FlowJo licenses can be email-based or hardware-based. Each license costs about $220 per year, billed in March. Find more information at https://cancer.wisc.edu/research/resources/flow/flowjo/. 

Do you archive data, and how can I access old data? 

This Flow Lab data server is designed for temporary data storage, and we reserve the right to remove data after 1 year of storage. Each lab must transfer their data to their own storage drives for long-term storage. We clean data off each acquisition computer every Monday. Experiment files are backed up locally for approximately 3 months. Contact Flow Lab staff for help if you need to access these backups. 

Why are there so many passwords? 

Because we care about your digital security! 

Appointment scheduling in iLab requires each person to have a unique login (usually a UW NetID). 

Instrument software logins are based on the lab/PI name, and passwords are shared among lab members. 

The data server is administered by Department of Medicine IT and requires each individual to have a unique login. The username is assigned by DoM IT and may be different than your UW NetID. This password must be changed at least once per year. To change your password, visit https://www.medicine.wisc.edu/password. For help with login credentials and password issues, please contact help@medicine.wisc.edu. 

How can I gain access to the core resources after hours and on weekends? 

Customers who have completed hands-on training and gained staff approval can request access to the Flow Lab for evenings and weekends. Fill out this form to request access to our WIMR and/or BioTech locations. 
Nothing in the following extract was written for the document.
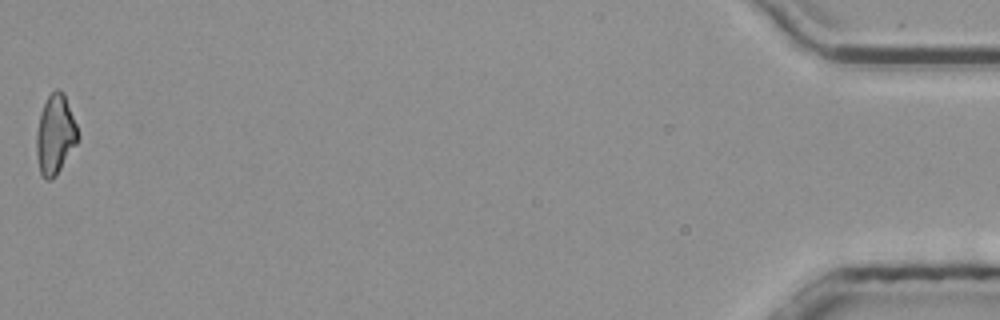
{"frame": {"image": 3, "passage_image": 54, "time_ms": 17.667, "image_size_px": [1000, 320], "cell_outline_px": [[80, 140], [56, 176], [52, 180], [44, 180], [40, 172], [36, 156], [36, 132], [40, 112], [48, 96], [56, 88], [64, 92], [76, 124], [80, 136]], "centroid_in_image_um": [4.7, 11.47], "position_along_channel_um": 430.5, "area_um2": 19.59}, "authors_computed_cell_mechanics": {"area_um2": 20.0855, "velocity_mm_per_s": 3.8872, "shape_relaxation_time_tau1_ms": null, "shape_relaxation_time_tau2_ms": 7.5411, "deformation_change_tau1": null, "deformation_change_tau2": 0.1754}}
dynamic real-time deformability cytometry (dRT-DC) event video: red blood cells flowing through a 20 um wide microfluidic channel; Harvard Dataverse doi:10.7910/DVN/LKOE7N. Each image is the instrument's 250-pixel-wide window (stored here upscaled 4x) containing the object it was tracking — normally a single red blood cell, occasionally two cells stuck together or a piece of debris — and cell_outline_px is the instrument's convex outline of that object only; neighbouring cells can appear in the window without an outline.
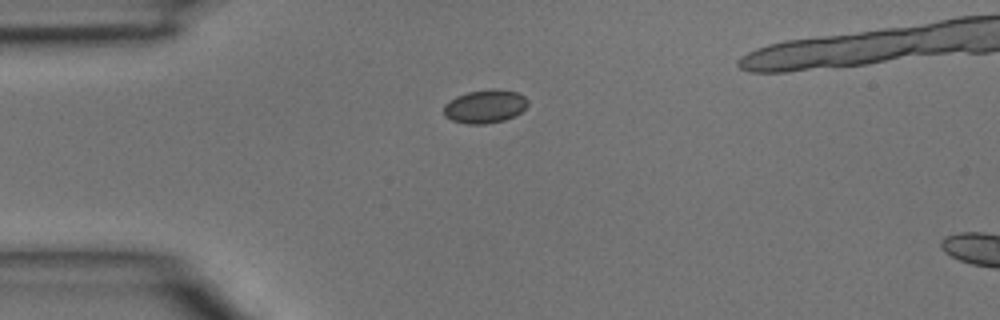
{"species": "common noctule bat (a hibernating species)", "species_latin": "Nyctalus noctula", "temperature_condition": "room temperature", "stored_images_in_passage": 5, "camera_frame_rate_fps": 3000, "um_per_image_px": 0.085, "animal": {"sex": "male", "body_mass_g": 15.6}, "frame": {"image": 1, "passage_image": 5, "time_ms": 1.333, "image_size_px": [1000, 320], "cell_outline_px": [[528, 104], [516, 116], [504, 120], [484, 124], [468, 124], [452, 120], [444, 116], [444, 104], [456, 96], [468, 92], [492, 88], [516, 92], [524, 96], [528, 100]], "centroid_in_image_um": [41.22, 9.04], "position_along_channel_um": 43.8, "area_um2": 16.36}}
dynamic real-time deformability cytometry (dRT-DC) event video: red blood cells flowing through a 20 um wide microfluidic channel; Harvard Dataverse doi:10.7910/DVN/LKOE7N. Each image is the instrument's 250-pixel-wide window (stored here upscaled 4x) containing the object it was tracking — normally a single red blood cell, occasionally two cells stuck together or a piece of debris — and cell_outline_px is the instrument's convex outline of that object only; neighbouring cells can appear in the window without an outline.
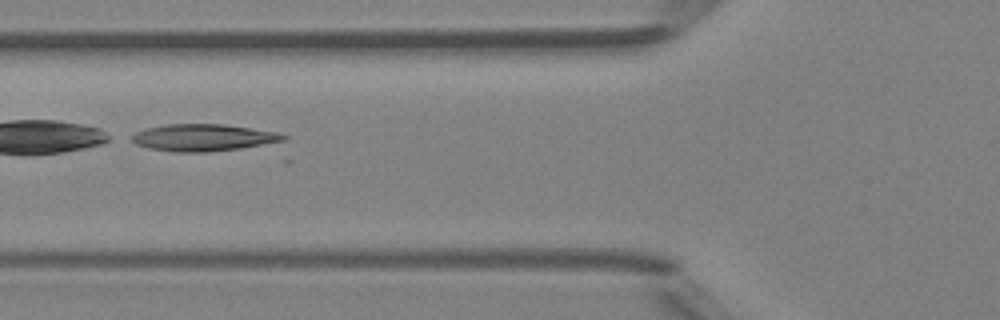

Which instrument is the best? 

Each platform in the Flow Lab has its own strengths and limitations. Contact us to talk about your experiment so we can make a suggestion. Factors we consider include the number and nature of fluorochromes in your current experiment, the possibility that you might expand the staining panel in the future, the number of times you’ll do the experiment, and the speed and typical schedule availability of the instruments. 

I want to do something new with a flow cytometer. Will you help me? 

We’re always excited to talk about new projects and ideas. We also use conversations like this to guide our plans for purchasing and upgrading equipment. However, due to the number of researchers depending on our instrumentation, we cannot do significant after-market modification to an instrument that could compromise its performance for other customers.